Paul described a channel-based system that he was not happy with, for reasons resembling those I pointed out in the blog -- insufficient filtering. The system he uses also has other issues, like massive switch-case filters within subscribers -- which misses one of the major points of using type-based filtering and one of the major benefits of event systems. He described an augmentation he implemented that took some inspiration from C# "delegates". His scheme uses C++ method pointers and uses the special and arcane .* and ->* method pointer invocation syntax. I have often thought about situations where that could be used but rarely (never?) seen it exploited, so this might be a good example of it. Paul also described a hypothetical system which involved layers of subscribers, each of which filter and selectively redistribute messages.

Nathan said his team evaluated Insomniac's Event/Delegate system but decided to write their own which uses type-based filtering, because their needs are simple. Their system suffers from the same problem described in the original post, that multiple subscriber objects receive messages of the proper type but not intended for that particular object. This situation apparently arises when the event system is used to postpone delivery -- i.e. where the publisher knows the subscriber. So to some extent one could claim this was out-of-domain usage for an event system, which is supposedly intended to decouple depencencies between systems, but in practice we all also use event systems to exploit the asynchronous nature, even with tight coupling between publisher and subscriber.

3 comments:

Dr. Michael J. Gourlay said...
This post has been removed by the author.
pdutka said...

So basically, we have a situation where there is a generic event type, like physics collision. If a listener were to subscribe to the "Physics Collision" event, then it will receive all types of collisions. The goal is to filter the event type before it is sent to the listener.

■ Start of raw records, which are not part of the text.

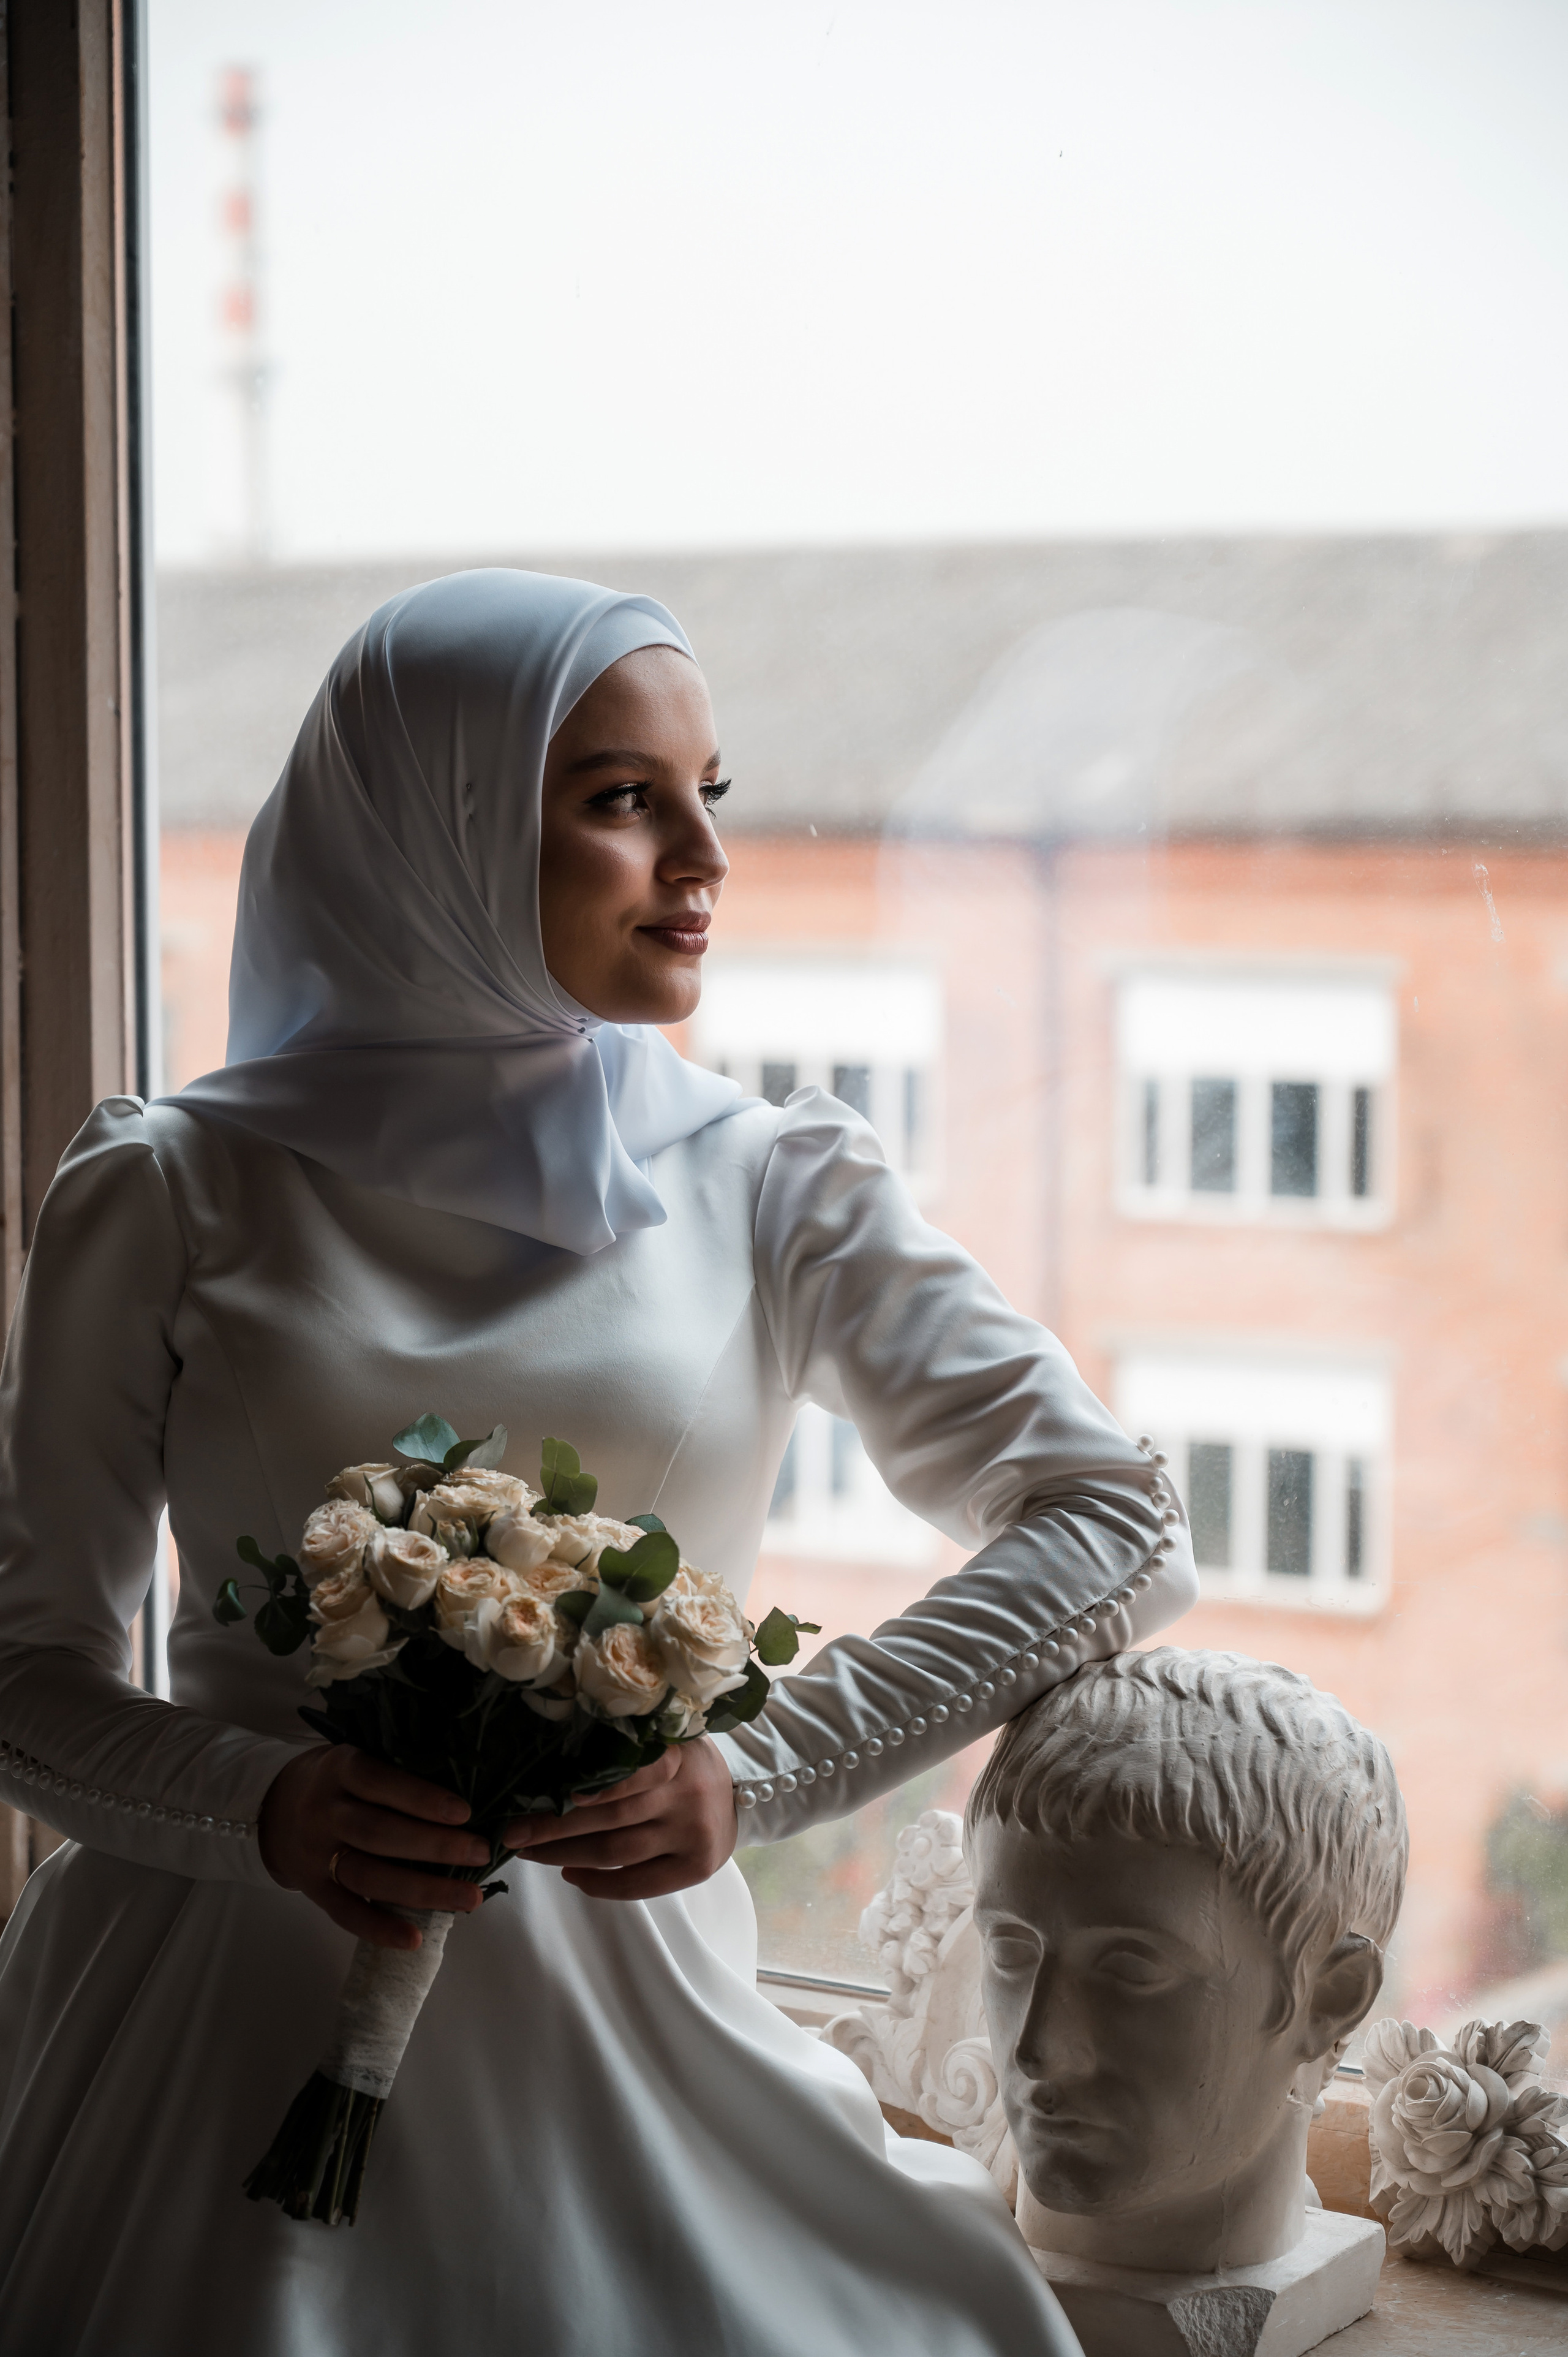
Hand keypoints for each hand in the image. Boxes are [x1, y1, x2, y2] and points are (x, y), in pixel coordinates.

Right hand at [259, 1744, 490, 1949]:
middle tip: (482, 1852)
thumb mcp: (359, 1755)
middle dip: (435, 1845)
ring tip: (470, 1897)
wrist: (274, 1809)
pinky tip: (415, 1939)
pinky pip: (346, 1913)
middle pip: (379, 1832)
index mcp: (340, 1768)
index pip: (381, 1781)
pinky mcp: (312, 1889)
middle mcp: (324, 1811)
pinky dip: (379, 1928)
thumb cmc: (340, 1779)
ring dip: (422, 1890)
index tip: (465, 1812)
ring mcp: (315, 1853)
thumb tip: (467, 1781)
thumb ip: (397, 1765)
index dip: (422, 1798)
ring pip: (368, 1875)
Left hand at [503, 1738, 737, 1900]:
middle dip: (556, 1827)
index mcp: (678, 1757)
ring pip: (618, 1852)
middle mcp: (687, 1796)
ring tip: (530, 1852)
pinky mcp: (695, 1868)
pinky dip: (600, 1884)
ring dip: (566, 1855)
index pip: (636, 1773)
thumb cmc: (686, 1764)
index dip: (598, 1788)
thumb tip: (560, 1756)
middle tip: (513, 1832)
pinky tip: (571, 1875)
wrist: (743, 1796)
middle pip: (613, 1817)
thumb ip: (632, 1746)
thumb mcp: (671, 1739)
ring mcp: (692, 1836)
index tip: (559, 1795)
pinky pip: (639, 1884)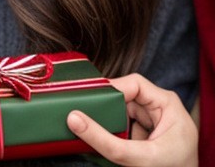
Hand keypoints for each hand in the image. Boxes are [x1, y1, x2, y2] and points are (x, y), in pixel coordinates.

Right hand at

One way would be to have a filtered collection. A ball vs. ball, ball vs. pocket, etc., would all trigger a collision event, passing along an ID (say a bit field) for that collision type. The event mediator would then look through all of the listeners subscribed to the "Physics Collision" event, and only notify the listener if its ID filter marks that event type as desirable. While better, this still seams to suffer from the "for each matching event type, pass along" issue as occurs with channel based systems.

What if instead the inheritance model were used to filter events? With this approach, we could have varying degrees of filtration while maintaining the direct notification of publisher to describer that is the heart of an event system.

If we have "Physics Collisions" as an event, and each subsequent event type inherit from it, we can provide both the filtration we need, along with event specialization (i.e. provide extra data for that type of collision).

For example, the "Ball vs. Ball" and "Ball vs. Pocket" are both unique events that inherit from "Physics Collision", then each can be subscribed to individually. So the audio system can subscribe to "Ball vs. Ball" and only receive that event. Because that event inherits from a parent event, the parent event is also triggered, thereby notifying any subscribers to it has, such as the animation system.

Dr. Michael J. Gourlay said...

That's a good use case, and I believe the bitmask flavor of content-based filtering covers it. The event message can have bitfields for the various collision subcategories. Each subscriber can use a mask to identify which subcategories it cares about, and set its value accordingly. If the subscriber wishes to be more discriminating, then it can set more ones in the mask. If the subscriber wishes to receive a broader spectrum of messages then it can set more zeros in the mask.